Would you return the entries below exactly from the line containing "[775,82,805,93] WI? ->" onward, ending with the final line and including it, and nothing else?

Items from a dataset
+ + + + + + +

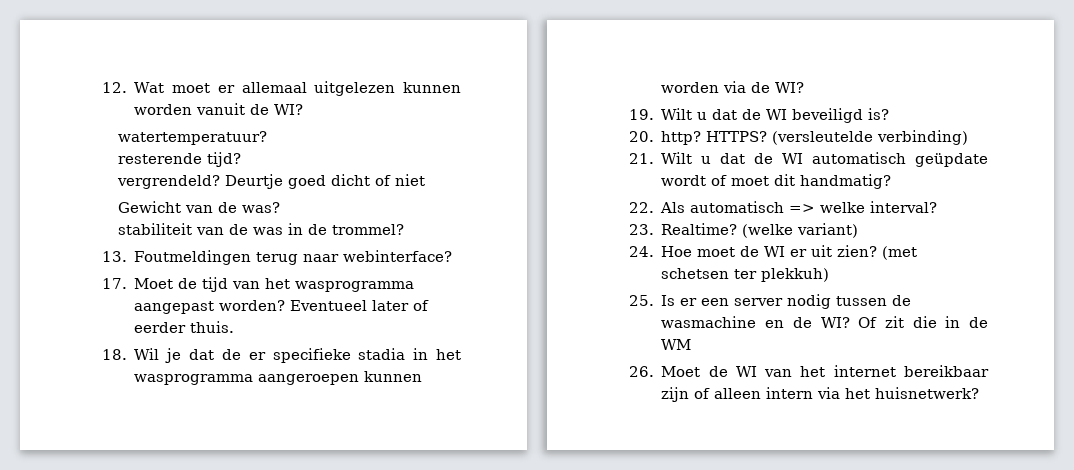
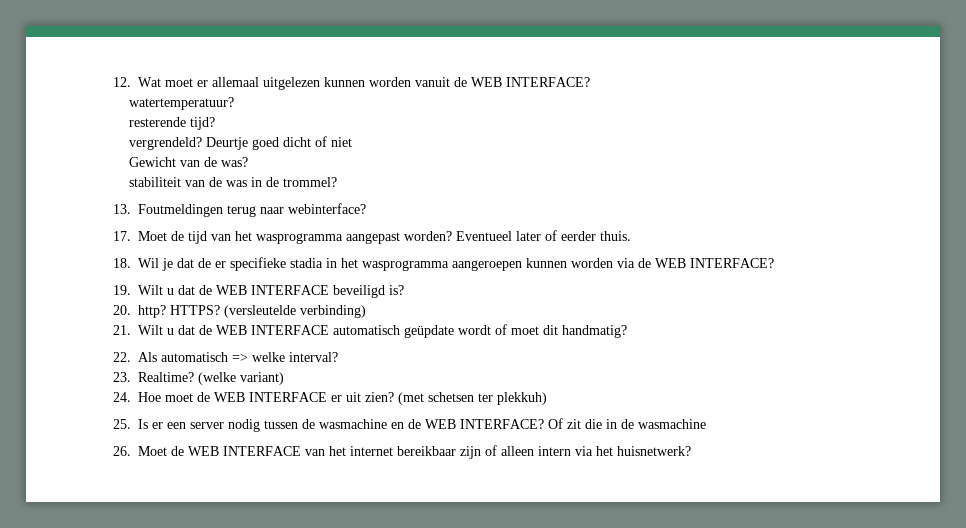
[274,104,304,115] WI? -> [470,77,590,87] WEB INTERFACE?
[775,82,805,93] WI? -> [654,258,774,268] WEB INTERFACE?
[766,109,788,120] WI -> [215,285,329,295] WEB INTERFACE
[782,153,804,164] WI -> [215,325,329,335] WEB INTERFACE
[764,246,786,257] WI -> [213,392,327,402] WEB INTERFACE
[820,317,850,328] WI? -> [424,419,544,429] WEB INTERFACE?
[661,339,692,350] WM -> [637,419,706,429] wasmachine
[735,366,757,377] WI -> [187,446,301,456] WEB INTERFACE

+ + + + + + +

[WRITTEN SOLUTION]
[775,82,805,93] WI? -> [654,258,774,268] WEB INTERFACE?
[766,109,788,120] WI -> [215,285,329,295] WEB INTERFACE
[782,153,804,164] WI -> [215,325,329,335] WEB INTERFACE
[764,246,786,257] WI -> [213,392,327,402] WEB INTERFACE
[820,317,850,328] WI? -> [424,419,544,429] WEB INTERFACE?
[661,339,692,350] WM -> [637,419,706,429] wasmachine
[735,366,757,377] WI -> [187,446,301,456] WEB INTERFACE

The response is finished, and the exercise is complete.